I actually have a hard time calling myself a baseball coach because that is not why I do it. Believe it or not, coaching the game of baseball is just an added bonus. Helping them become better young men is why I coach. That is the real reward.

This 14u RedHawks team came such along way this summer. We went from a team that was expected to lose, to a team that was shocked if it didn't win.

They committed to playing a "Hard 7" and running a "Hard 90" every game.

They helped keep each other up during the times tough times and learned to be accountable for their actions; both good and bad. This team grew into something special as the season progressed. And it was the perfect time to do just that, as they are getting ready to head in one of the most important 4 year periods of their lives; High School.

As this group of young men head into their High School years this upcoming fall, I truly hope they remember the lessons learned this season and use them as new challenges present themselves. After watching them play, I have no doubt that they are all ready to take on the hallways of those high schools with class and confidence.

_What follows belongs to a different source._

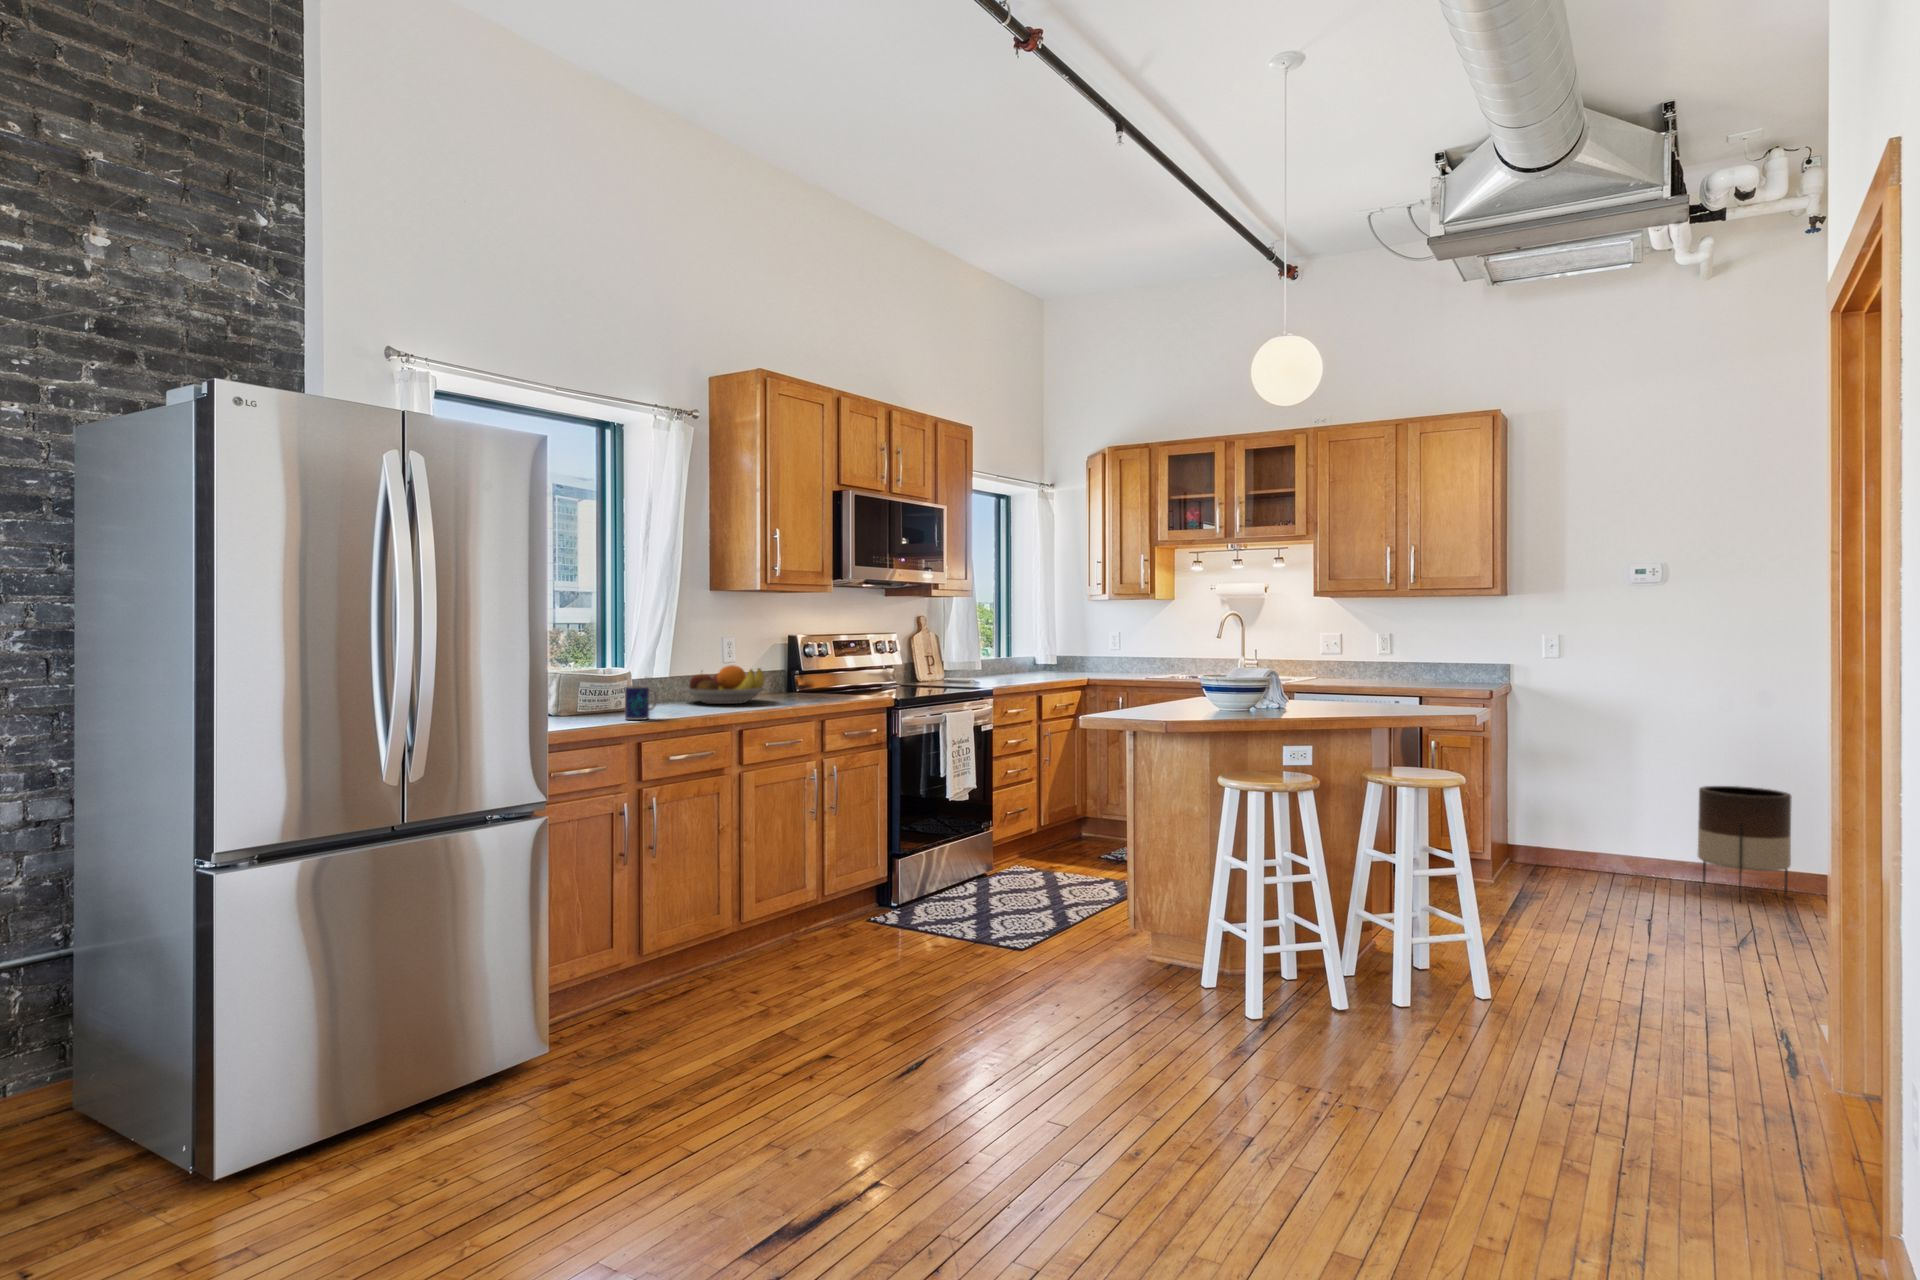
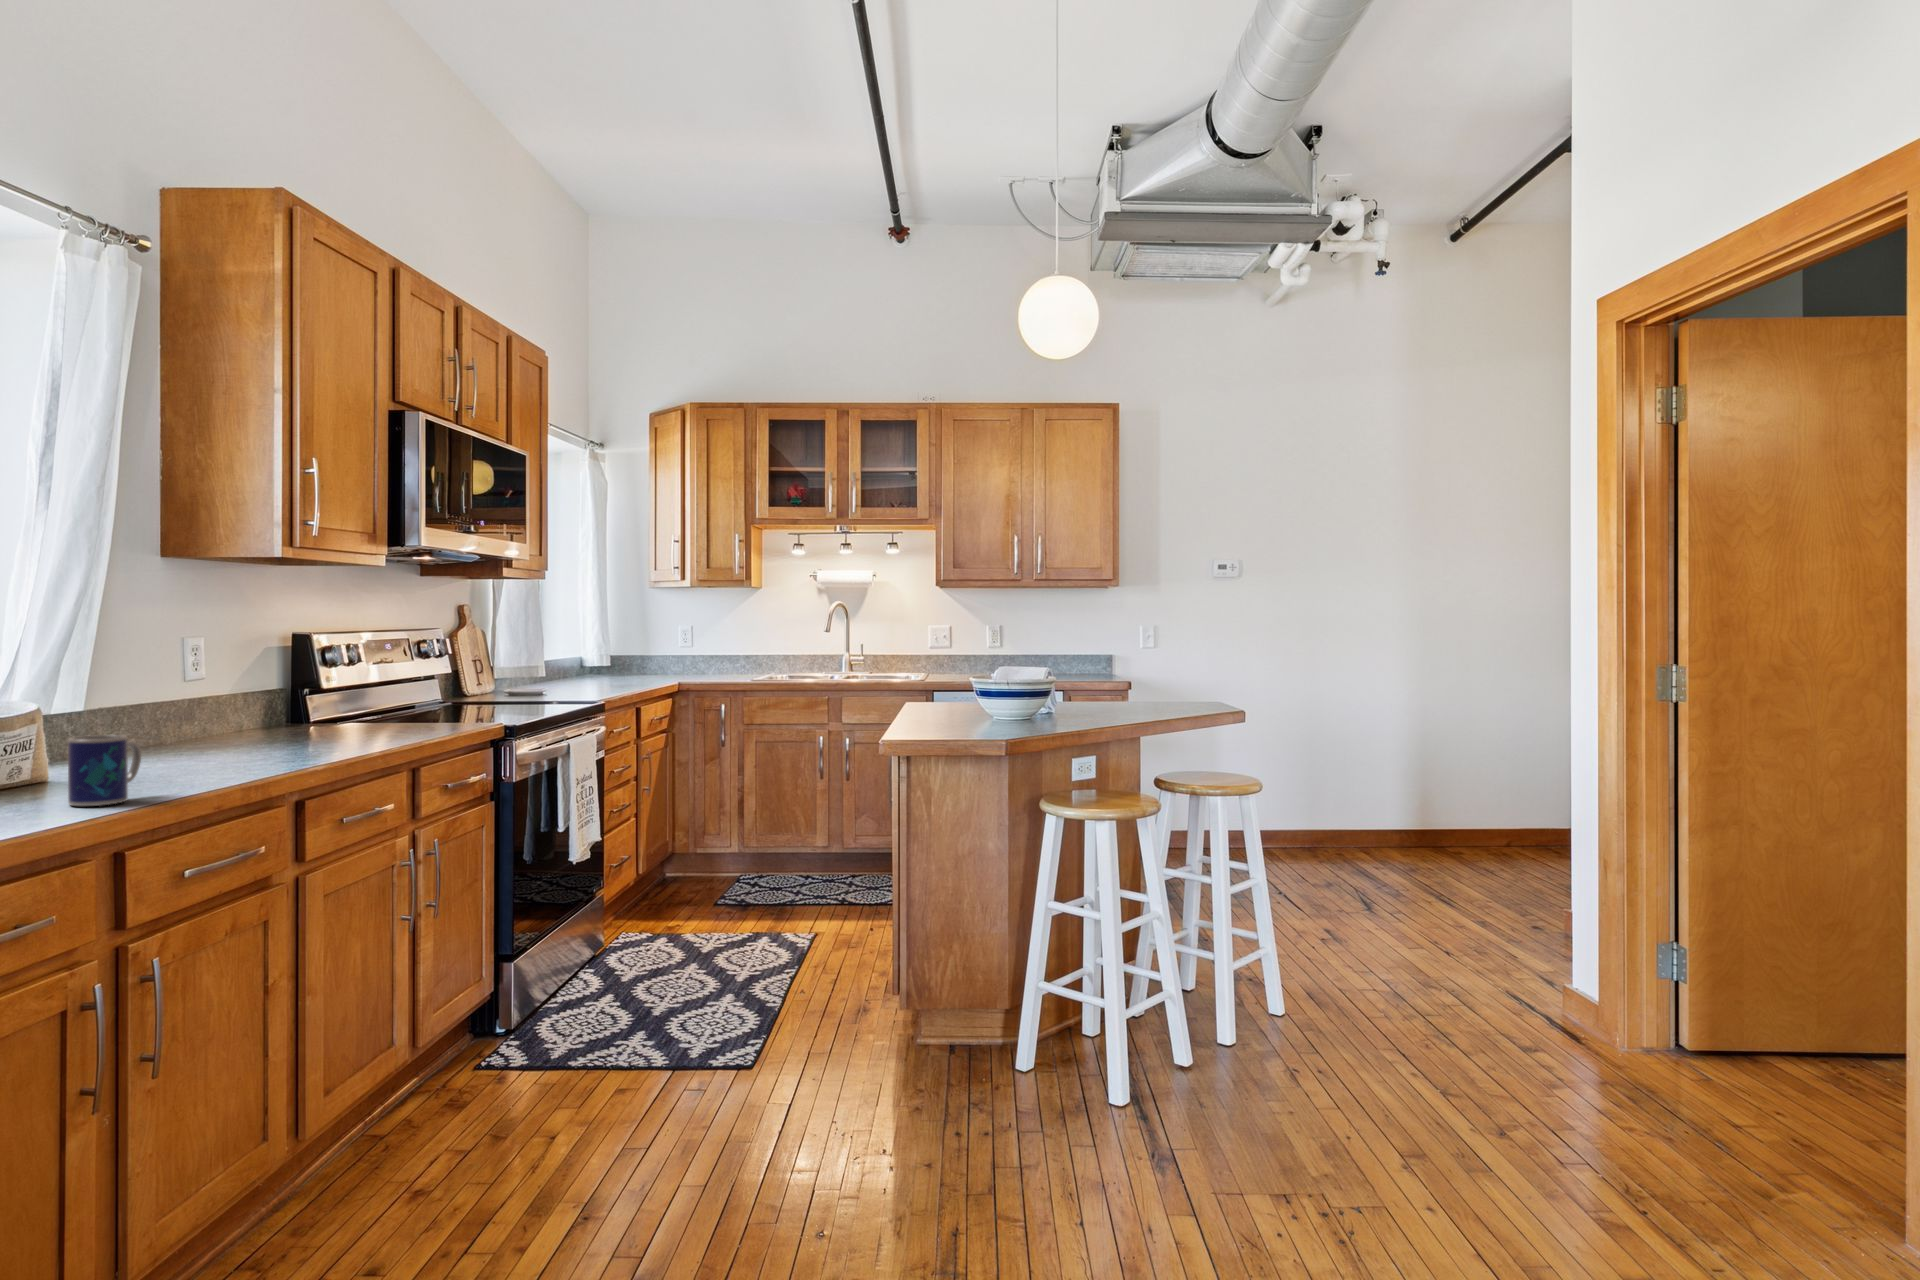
fruit bowl: present [681,665,768,704] -> none [132,686,314,754]
planter: present [1698,786,1792,902] -> none [1290,770,1366,879]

I've always hated the last day of the season for one simple reason. I hated it because I would miss my teammates. Although my playing days are long gone and my title on this team was Head Coach, these little homies were my teammates. I am proud to have had the opportunity to line up each weekend with these young men.


Looking back, I couldn't have been luckier to coach this team. These boys were awesome and I couldn't have asked for a better group of parents to spend a season with. This was just a really special group. I want to wish each of them much health and success as they walk the halls of their high schools in the fall. Remember boys, Chest out...Chin Up!

I always told them that life is a lot like baseball. All you have to do is stay true to who you are. Find that RYTHYM, show your CONFIDENCE. And when the timing is just right, LOAD and EXPLODE.